O TELL ME THE TRUTH ABOUT LOVE: I find that a lot of people, both gay and not, ask me questions which boil down to, “How should I understand gay relationships which are obviously loving?” This can be phrased as, “How do you feel, as a Catholic, about my relationship with my boyfriend?” (although I don’t know why my personal feelings should really matter!) or “How should I view my brother’s partner?” or, something I addressed in that Commonweal piece, “How should I understand the love which was a part of the gay relationships I had before becoming Catholic?”

The first thing I think of with this question is the quotation I posted last week, in which Jesus, looking at the rich young man, loved him. If we approach our own gay (meaning, here, sexually-active) relationships or those of others with this look of love, a love which is both personal and challenging, what do we find?

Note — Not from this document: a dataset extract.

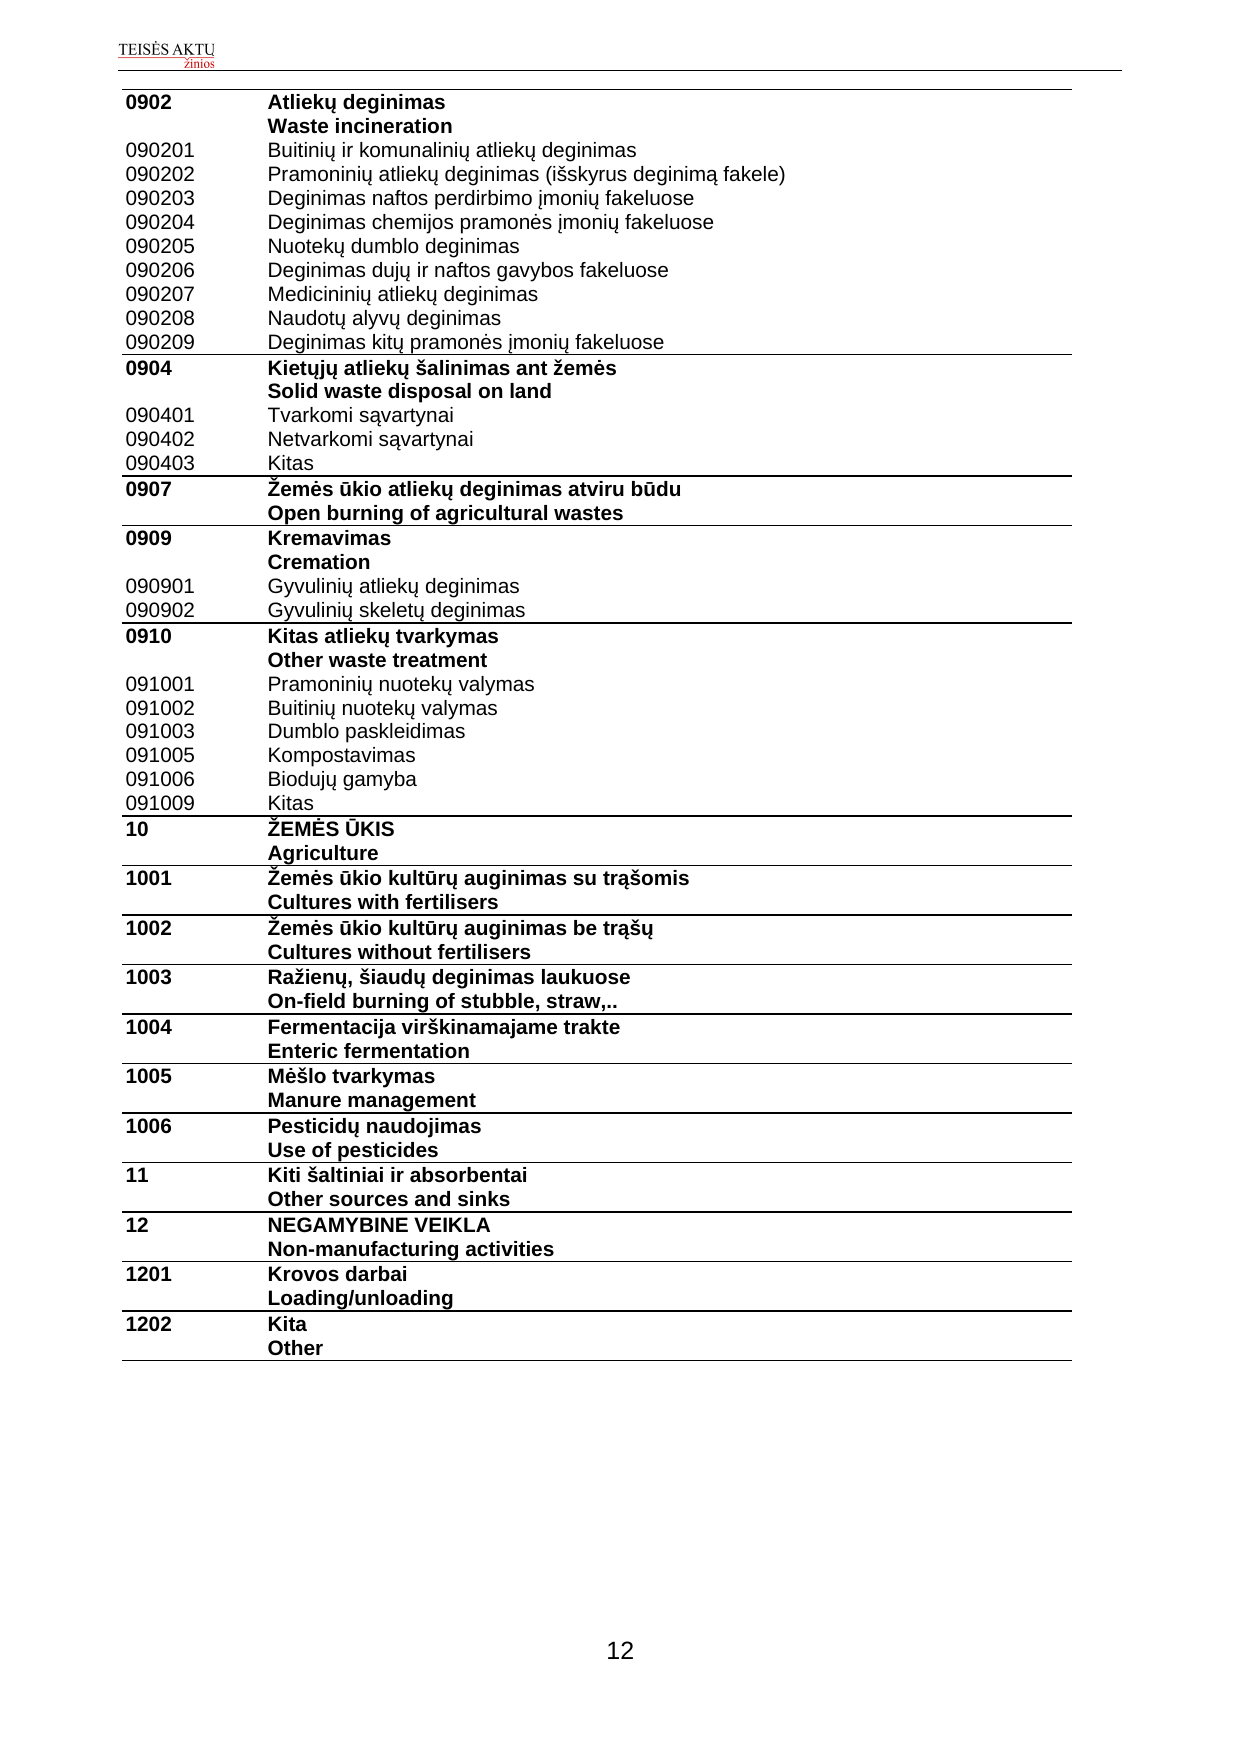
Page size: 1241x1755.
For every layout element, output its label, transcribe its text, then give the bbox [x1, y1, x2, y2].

What we find will be different for different relationships. But here are some thoughts from my Commonweal piece:

Loving one another can be an echo of the love we receive from God; it can be the child of that love; it can be preparation for our own awestruck love of God. (I would argue that my erotic and romantic love of women has been all three of those things, at different times.)

I went on to say, “But our human experience, including our erotic experience, cannot be a replacement for the divine revelation preserved by the church. We must be careful not to let it become a counternarrative or a counter-Scripture.” A chaste love relationship founded on love of Christ, perhaps even adorned with promises like the ones described here and here, is even more beautiful and sublime than the best sexually-active gay relationship. Perhaps you’re being called to this other person because he or she is a part of your life’s vocation, in which case chastity will exalt your relationship, not diminish it. Perhaps not–perhaps you’re being called to hospitality, service, searing devotion to God, a radical vulnerability and availability made possible precisely by your lack of obligations to partner or children. Note that neither of these alternatives is easy! “Exalted” doesn’t exactly imply “easier,” and sublimity is almost the opposite of satisfaction–accepting one of these alternatives will probably increase most people’s sense of difficulty, their sense of struggle or need for surrender to God. But we don’t get to choose how God calls us; we only choose how we respond to that call.